Fechou o livro, olhou-se no espelho, retocou o batom cor de boca, ajeitou os fios brancos e levantou-se. De pé, passou as mãos sobre o corpo para assentar ainda mais o vestido de corte simples, mas elegante, que usava. Aquele era um dia especial e queria se sentir bem. Oitenta anos fazia... E a foto amarelada já devia acompanhá-la há quase sessenta. Por isso, não poderia ir para a sala encontrar seus convidados sem antes olhar a velha companheira que não a deixava esquecer quem ela era. Quem ela havia sido.

Mulher de vida dura, mulher batalhadora. Criou seus filhos praticamente sozinha, porque era como se companheiro não tivesse. Até que, um dia, realmente não o teve mais. Foi embora com outra. Pouca diferença fez. Trabalhava o dia inteiro, à noite ia à escola tentar aprender a ler, escrever e fazer conta. Conseguiu. Sua escadinha de filhos segurava a barra em casa. O mais velho tomava conta do mais novo, que tomava conta do mais novo, que tomava conta do mais novo... No fundo, todos os irmãos olhavam uns aos outros enquanto ela lutava pelo arroz e feijão de cada dia.

Parentes vendo aquilo quiseram dividir seus filhos.

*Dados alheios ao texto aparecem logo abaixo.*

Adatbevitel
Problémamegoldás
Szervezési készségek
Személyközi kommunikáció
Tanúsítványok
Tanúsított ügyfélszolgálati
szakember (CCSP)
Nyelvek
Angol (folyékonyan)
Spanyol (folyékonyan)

Cada um criaria um. Todos ouviram não como resposta. E ela continuou tocando sua vida. Quando se deu conta, os meninos já eram homens, as meninas já eram mulheres. E mais do que homens e mulheres, eram pessoas com força, garra, determinação. Haviam herdado da mãe. Mergulharam na vida sem medo e prosperaram. Formaram suas próprias famílias e a encheram de netinhos com fraldas descartáveis, roupas de grife e berços de ouro.

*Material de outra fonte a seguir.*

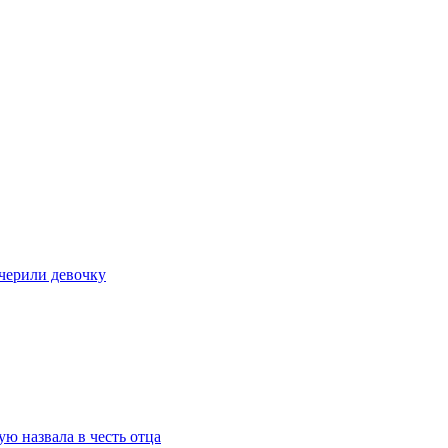
очерили девочку
ю назвала в честь отца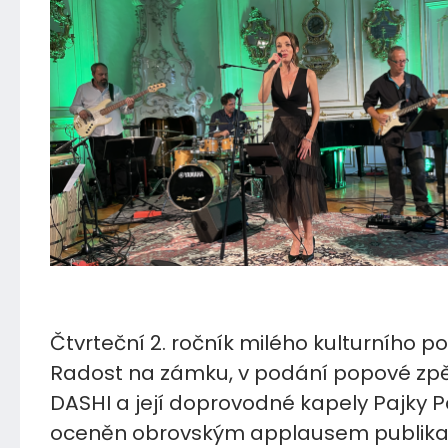
21.08.2022
Čtvrteční 2. ročník milého kulturního p
Radost na zámku, v podání popové zp
DASHI a její doprovodné kapely Pajky Pa
oceněn obrovským applausem publika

E todos a esperavam na sala. Quando ela saiu do quarto da boa casa em que hoje morava, foi recebida pela melodia do Parabéns entoada por corações cheios de amor e gratidão. Seus filhos, sua família! Sua razão de ainda estar viva para saborear mais este momento. Lá para trás ficaram os dias difíceis, em que aniversários, quando comemorados, eram regados a bolo barato e groselha. A mesa agora era farta. Mas isso era o que menos importava naquela hora.

O neto mais velho tratou logo de armar um tripé no meio da sala, no qual atarraxou uma moderna máquina digital. Ajeitou toda a família por trás da grande mesa. Ela ao meio. Apertou um botão, correu para unir-se aos outros e, cinco segundos depois, o flash espocou eternizando aquela cena. Inúmeros sorrisos, inclusive o dela.

Dois dias depois, o neto voltou com um presente nas mãos. Era um porta-retrato com moldura toda trabalhada, um luxo só! Por trás do vidro, a foto da família toda reunida, impressa em papel brilhante. Mas quem brilhava mais eram os olhos dela.

Quando o rapaz se foi, ela correu para o seu quarto, sentou-se na penteadeira e arrancou a foto de dentro do porta-retrato. Pegou seu antigo livro, abriu na página em que se encontrava a foto amarelada e, por trás dessa, acomodou a atual. Antes de fechá-lo, não resistiu e acariciou com seus dedos frágeis a foto de seus pobres meninos. Agora, esboçou um leve sorriso.